O estudo também indica como necessárias ações específicas para as populações expostas e potencialmente expostas ao mercúrio, tais como:
- Rastreamento de comunidades cronicamente expostas ao mercúrio, para a realização de diagnósticos laboratoriais tempestivos a fim de avaliar pessoas com quadros sugestivos de intoxicação por mercúrio já instalados;
- Elaboração de protocolos e rotinas apropriadas para diagnóstico e tratamento de pacientes com quadro de intoxicação por mercúrio estabelecido;
- Criação de um centro de referência para acompanhamento de casos crônicos e/ou com sequelas reconhecidas.
Níveis mais elevados de mercúrio no corpo apresentam sinais de alerta:
- Déficits cognitivos;
- Danos em nervos nas extremidades, como mãos, braços, pés e pernas, com mais frequência;
- Conforme orienta a Organização Mundial da Saúde (OMS), níveis acima de 6 microgramas de mercúrio por grama de cabelo (μg.g-1 ) podem trazer sérias consequências à saúde, principalmente aos grupos vulneráveis. Assim, não há limite seguro para exposição.
Outros testes clínicos também foram realizados nas aldeias
Mais de 80% dos participantes relataram ter tido malária ao menos uma vez na vida, com uma média de três episódios da doença por indivíduo. “Em 11,7% dos indivíduos testados, foi possível identificar casos de malária vivax e falciparum sem manifestações clínicas evidentes, características comuns em áreas de alta transmissão da doença”, afirma a Fiocruz.

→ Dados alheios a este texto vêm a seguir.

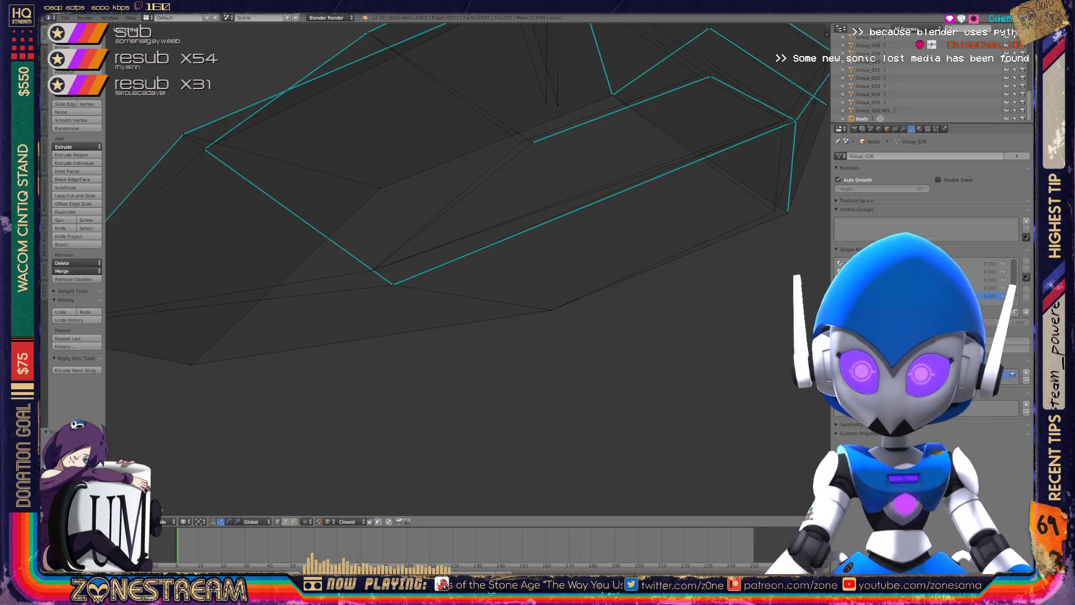
scroll(465, 269, "down", 3)
scroll(465, 268, "up", 8)
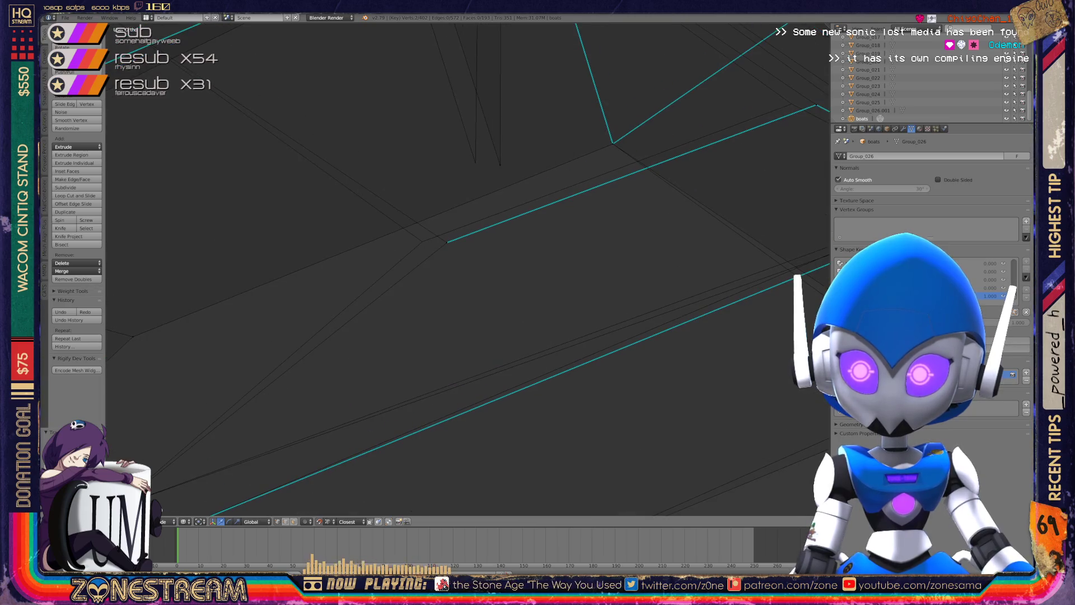
key("g")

Mais de 25% das crianças menores de 11 anos tinham anemia e quase metade apresentaram desnutrição aguda. Além disso, segundo a pesquisa, 80% apresentaram déficits de estatura para idade, o que sugere, de acordo com os parâmetros da OMS, um estado de desnutrição crônica.
“Outro dado alarmante é referente à cobertura vacinal: na região do estudo, apenas 15,5% das crianças estavam com as vacinas do calendário nacional de imunização em dia”, cita o estudo.